6. Fill each compartment with potting mix
It’s time for the best part of your garden project: putting your plants in place! Start by filling each plant pocket halfway with high-quality potting soil. Do not use regular garden soil as it doesn’t drain well and can be too heavy. Tuck your plants in, with their roots secured in the surrounding soil. Fill each compartment with more soil if necessary, then water your plants.
Observe your vertical planter for the coming weeks as you might need to put additional soil. Your plants are above ground and tend to dry out fast, so make sure to water them regularly. Just keep the amount of water at a minimum so the soil won’t spill out. Also, prune your plants as needed.

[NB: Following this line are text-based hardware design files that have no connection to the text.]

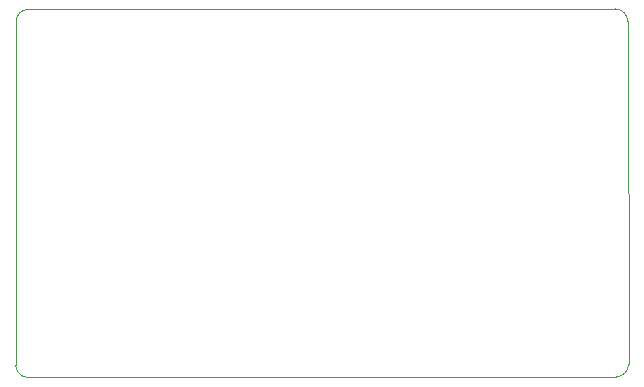
<source format=gbr>
%TF.GenerationSoftware,KiCad,Pcbnew,8.0.6*%
%TF.CreationDate,2025-03-17T21:12:52+03:00*%
%TF.ProjectId,ECU_SW_Control,4543555f-5357-45f4-936f-6e74726f6c2e,v1*%
%TF.SameCoordinates,Original*%
%TF.FileFunction,Profile,NP*%
%FSLAX46Y46*%
G04 Gerber Fmt 4.6, Leading zero omitted, Abs format (unit mm)*
G04 Created by KiCad (PCBNEW 8.0.6) date 2025-03-17 21:12:52*
%MOMM*%
%LPD*%
G01*
G04 APERTURE LIST*
%TA.AperFunction,Profile*%
%ADD10C,0.050000*%
%TD*%
G04 APERTURE END LIST*
D10*
X140258800Y-136151700D02*
G75*
G02*
X139192000Y-135084858I0J1066800D01*
G01*
X189948829Y-104945171D02*
G75*
G02*
X191015629Y-106011971I71J-1066729D01*
G01*
X190017400Y-136093200D02*
X140258800Y-136151658D01*
X189948829Y-104945171D02*
X140284200Y-104978200D01*
X139217400Y-106045000D02*
G75*
G02*
X140284200Y-104978200I1066800J0D01*
G01*
X139192000Y-135084858D02*
X139217400Y-106045000D01*
X191084200Y-135026400D02*
G75*
G02*
X190017400Y-136093200I-1066800J0D01*
G01*
X191084200Y-135026400D02*
X191015629Y-106011971D01*
M02*

</source>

Vertical Pallet Garden Ideas
There are so many annual and seasonal plants that can grow in your vertical garden. Here’s a list to spark your creativity:
- Pallet herb garden. This idea is perfect right beside your kitchen. You can plant your herbs directly in the pallet compartments or use the board for holding your potted plants. You can even add extra touches like attaching chalkboards to label your pallet herb garden. Try growing parsley, mint, basil and oregano.
- Homegrown microgreens. With a garden wall, you can harvest these tiny and delicious plants without bending down! Some easy-to-grow microgreens include kohlrabi, red amaranth, tatsoi and cabbage.
- Fresh salad greens. Leafy greens like spinach, lettuce and Swiss chard grow best in vertical gardens as they stay protected from leaf decay, pest attack and weeds.
- Succulent haven. For those interested in growing indoor plants, fill your timber pallet with drought-tolerant succulents. Plant different varieties to add character to your living wall.
- Flower garden. Add flowering plants to your vertical garden that don’t have deep root systems. Orchids, hoya, begonias and bromeliads are excellent ideas. You can also grow edible flowers like pansies and calendula if you like.